▸ **Lo que se pide**:
Conteste las siguientes preguntas según la homilía que figura a continuación.
(a) ¿Qué otros nombres da la homilía a la primera Misa de Navidad?
(b) ¿Qué animal representa a San Juan?
(c) ¿Por qué medio se adquiere el concepto de Dios?

▸ **Homilía**:
/---

Amados hermanos en
nuestro Señor Jesucristo:
Esta es la tercera
Misa de Navidad y corresponde a la Misa del día. La primera fue la Misa de
medianoche, de gallo; y la segunda, la Misa del alba o de la aurora. Con estas
tres Misas la Iglesia quiere manifestar lo sublime que es esta fiesta de la
Natividad de nuestro Señor Jesucristo, de la Navidad, por lo cual en esta
tercera Misa, la Iglesia ha elegido se lea el evangelio de San Juan con el que
finalizan todas las Misas.
San Juan, el
discípulo amado, es representado por el águila para simbolizar su alto vuelo,
agudeza y profunda visión al situar al Verbo desde su origen en la Trinidad.
Dice en su evangelio: “En el principio existía el Verbo, y el Verbo estaba en
Dios, y el Verbo era Dios. Él estaba en el principio en Dios”. Ese principio es
el Verbo que se hace hombre y: “en Él estaba la vida, y la vida era la luz de
los hombres, y la luz resplandece en las tinieblas y las tinieblas no la han
recibido”. “Existía la luz verdadera, que alumbra a todo hombre que viene a
este mundo”. “Vino a los suyos, y los suyos no le recibieron”. “Pero a todos
los que le recibieron, que son los que creen en su nombre, dioles potestad de
llegar a ser hijos de Dios”. Es taxativo, fundamental, nos sitúa directamente
en el orden sobrenatural; el concepto de Dios se adquiere por el conocimiento
natural, pero el concepto de Cristo nos introduce directamente en el plano de
lo sobrenatural, en el orden sobrenatural de la fe.

\---

▸ **Líneas de datos**:
/---

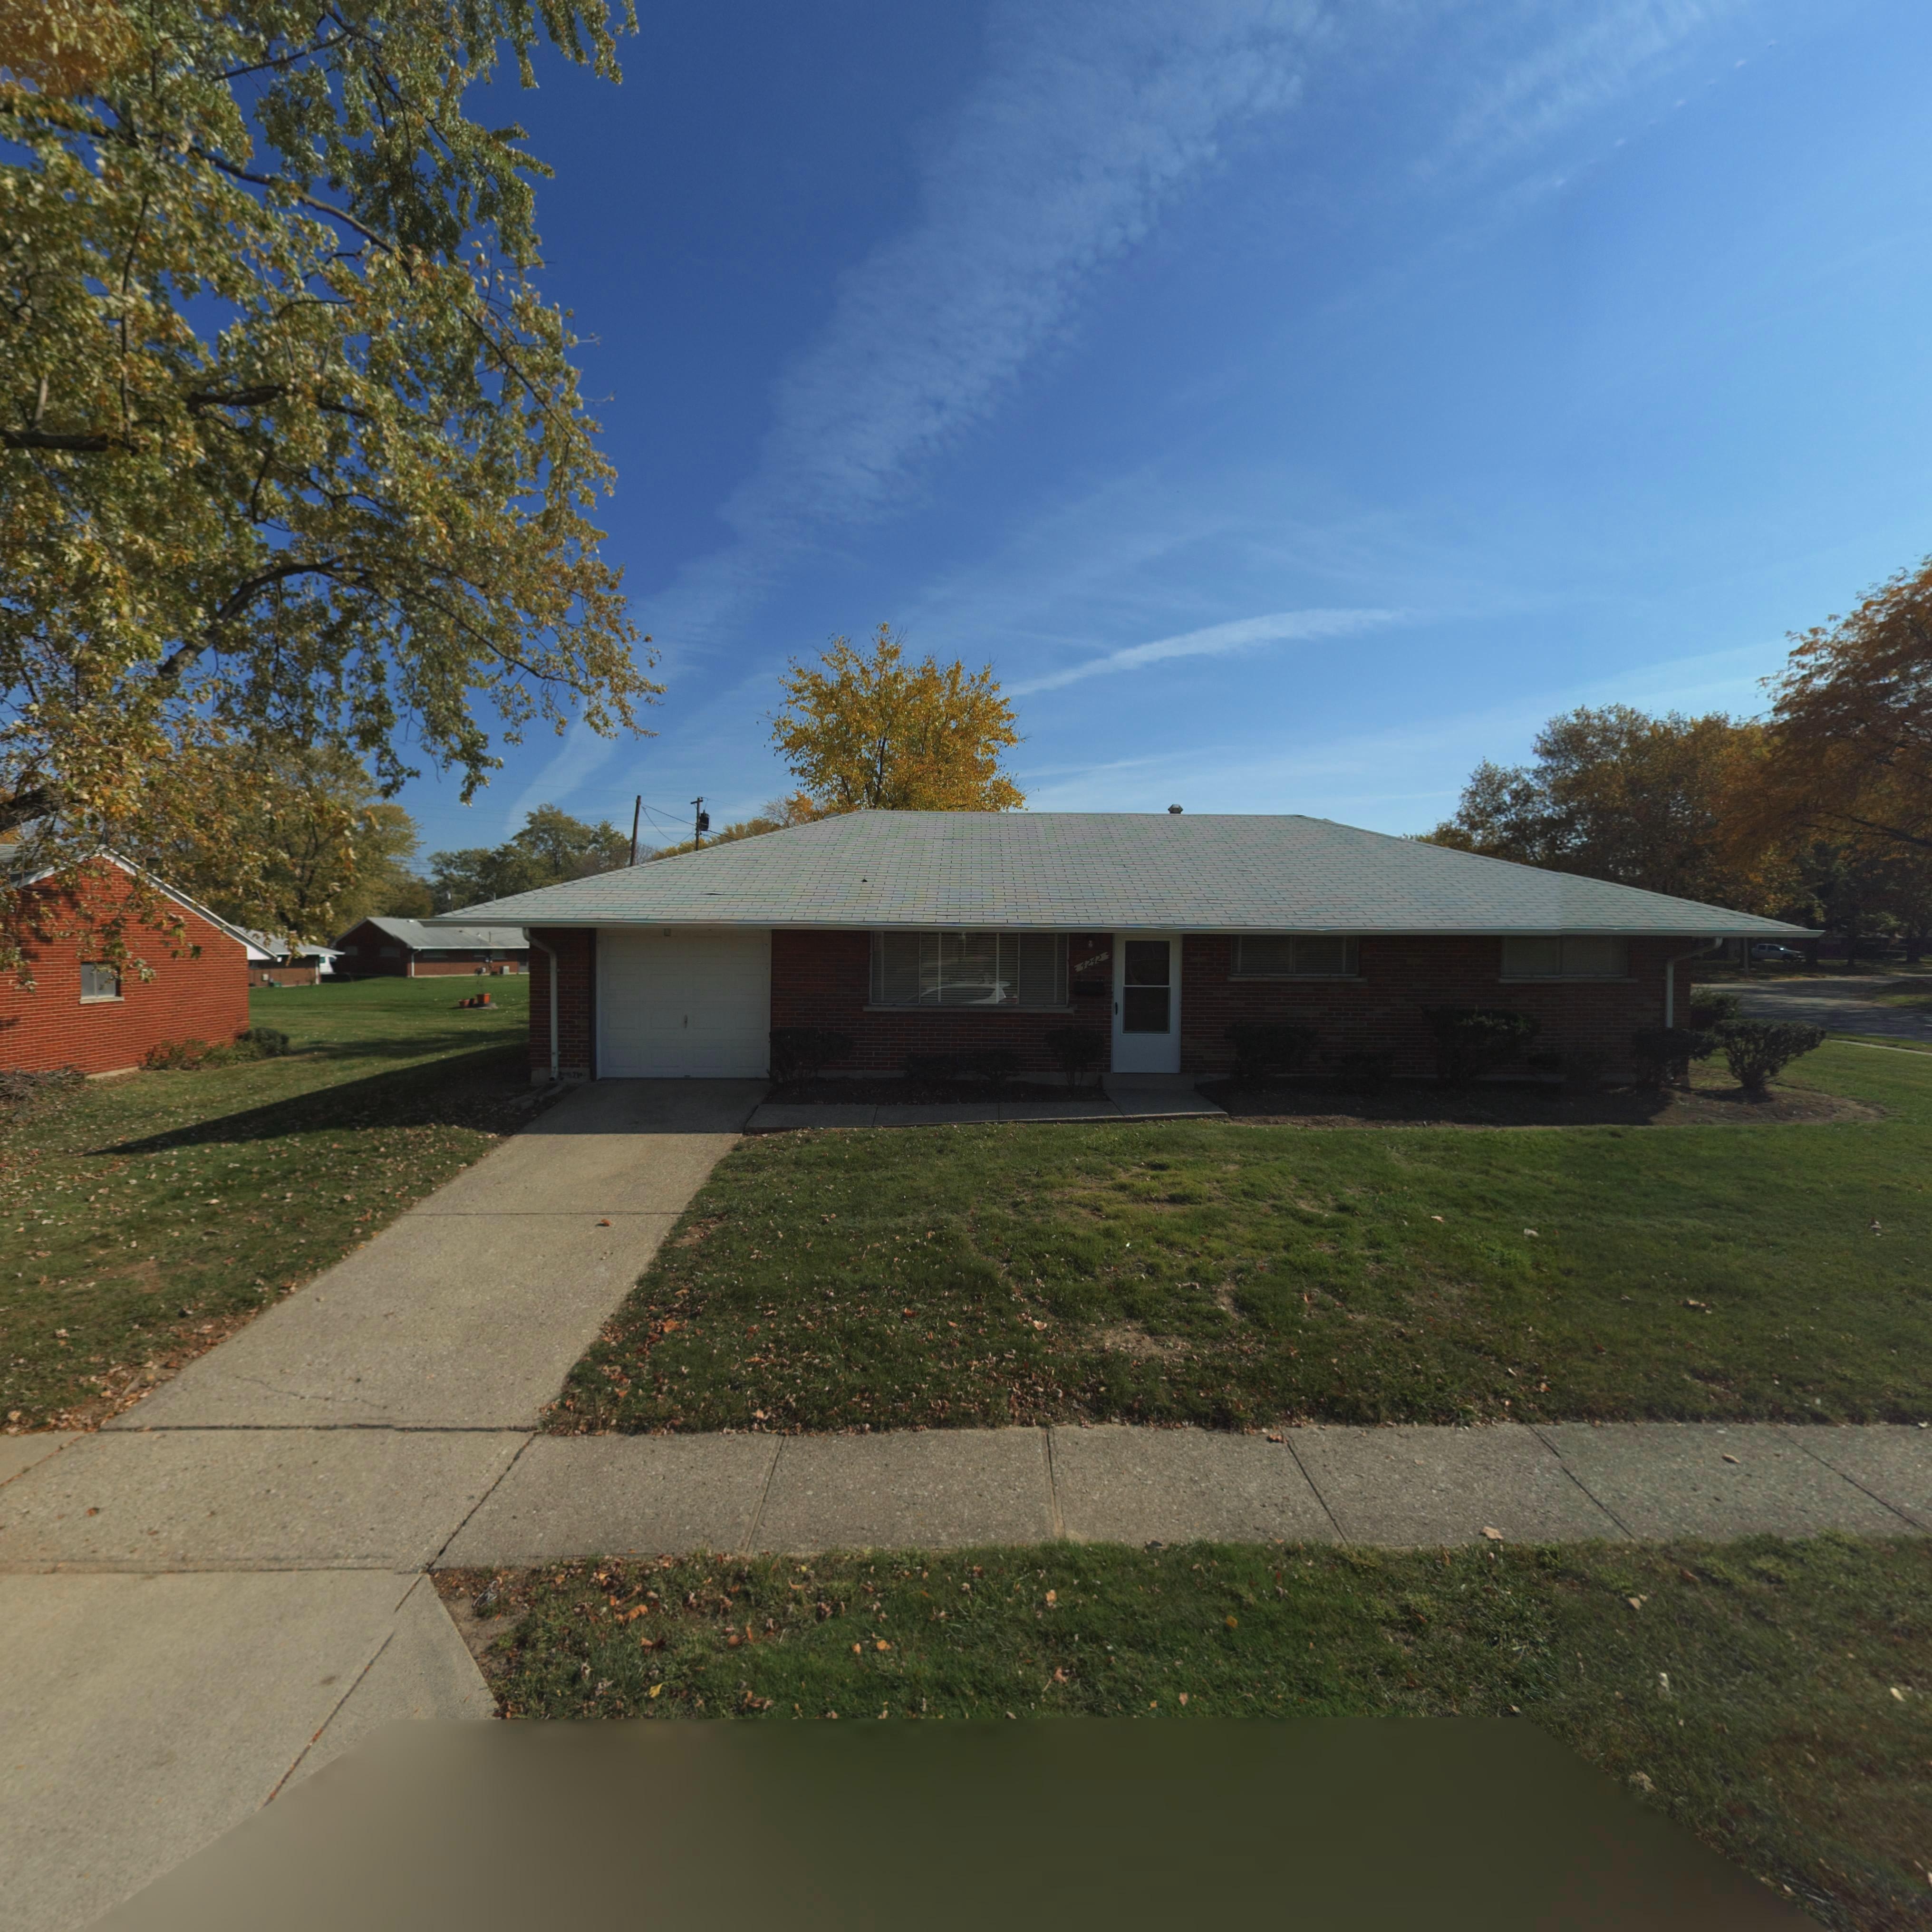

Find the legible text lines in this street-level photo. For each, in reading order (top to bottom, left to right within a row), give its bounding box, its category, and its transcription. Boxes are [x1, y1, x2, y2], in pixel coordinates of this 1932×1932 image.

[1079, 954, 1102, 970] StreetNumber: 4242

\---

▸ **Respuesta solicitada**:
(a) Misa de medianoche, de gallo.
(b) El águila.
(c) Por el conocimiento natural.